The records below hold a stretch from the line with "- **Smart Inventory Management**" through the line with "- **Intelligent Carrier Scoring**"; return exactly those lines, ends included, and nothing more.

▽

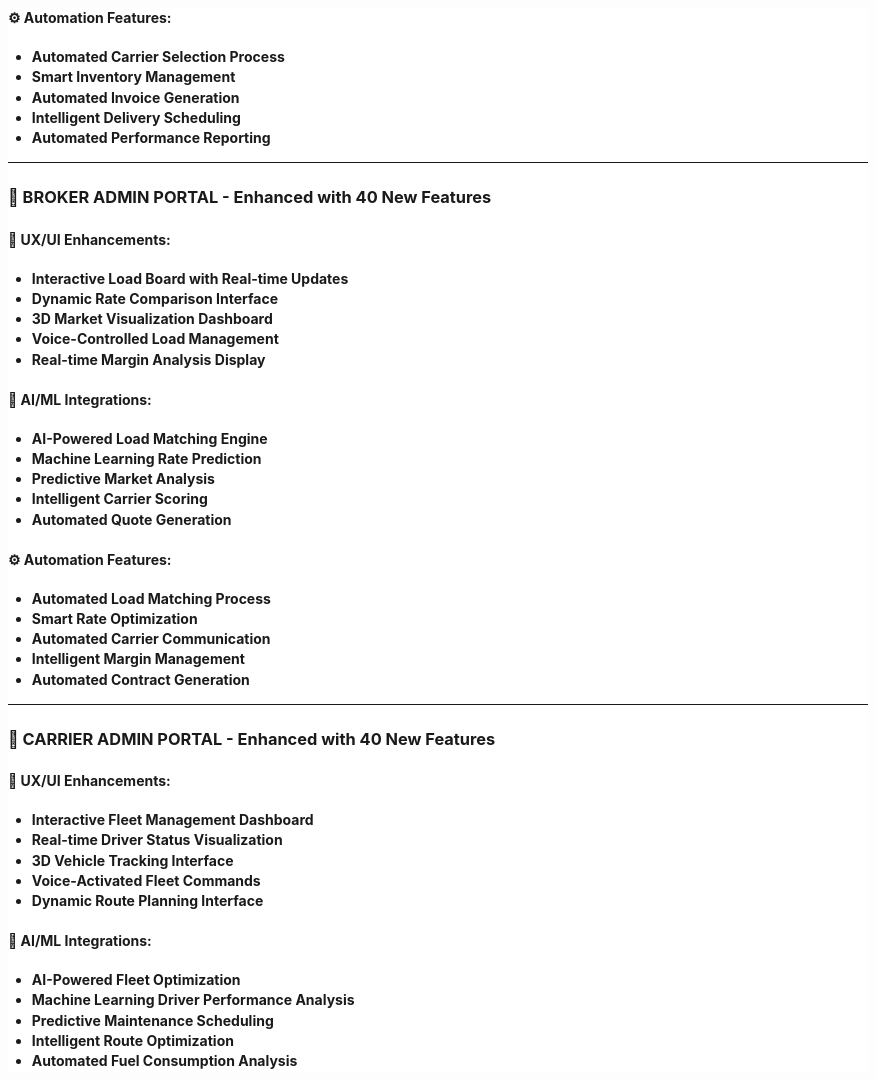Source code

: #### **⚙️ Automation Features:**
- **Automated Carrier Selection Process**
- **Smart Inventory Management**
- **Automated Invoice Generation**
- **Intelligent Delivery Scheduling**
- **Automated Performance Reporting**

---

### **🏢 BROKER ADMIN PORTAL - Enhanced with 40 New Features**

#### **🎨 UX/UI Enhancements:**
- **Interactive Load Board with Real-time Updates**
- **Dynamic Rate Comparison Interface**
- **3D Market Visualization Dashboard**
- **Voice-Controlled Load Management**
- **Real-time Margin Analysis Display**

#### **🤖 AI/ML Integrations:**
- **AI-Powered Load Matching Engine**
- **Machine Learning Rate Prediction**
- **Predictive Market Analysis**
- **Intelligent Carrier Scoring**
- **Automated Quote Generation**

#### **⚙️ Automation Features:**
- **Automated Load Matching Process**
- **Smart Rate Optimization**
- **Automated Carrier Communication**
- **Intelligent Margin Management**
- **Automated Contract Generation**

---

### **🚛 CARRIER ADMIN PORTAL - Enhanced with 40 New Features**

#### **🎨 UX/UI Enhancements:**
- **Interactive Fleet Management Dashboard**
- **Real-time Driver Status Visualization**
- **3D Vehicle Tracking Interface**
- **Voice-Activated Fleet Commands**
- **Dynamic Route Planning Interface**

#### **🤖 AI/ML Integrations:**
- **AI-Powered Fleet Optimization**
- **Machine Learning Driver Performance Analysis**
- **Predictive Maintenance Scheduling**
- **Intelligent Route Optimization**
- **Automated Fuel Consumption Analysis**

△

Written answer
- **Smart Inventory Management**
- **Automated Invoice Generation**
- **Intelligent Delivery Scheduling**
- **Automated Performance Reporting**

---

### **🏢 BROKER ADMIN PORTAL - Enhanced with 40 New Features**

#### **🎨 UX/UI Enhancements:**
- **Interactive Load Board with Real-time Updates**
- **Dynamic Rate Comparison Interface**
- **3D Market Visualization Dashboard**
- **Voice-Controlled Load Management**
- **Real-time Margin Analysis Display**

#### **🤖 AI/ML Integrations:**
- **AI-Powered Load Matching Engine**
- **Machine Learning Rate Prediction**
- **Predictive Market Analysis**
- **Intelligent Carrier Scoring**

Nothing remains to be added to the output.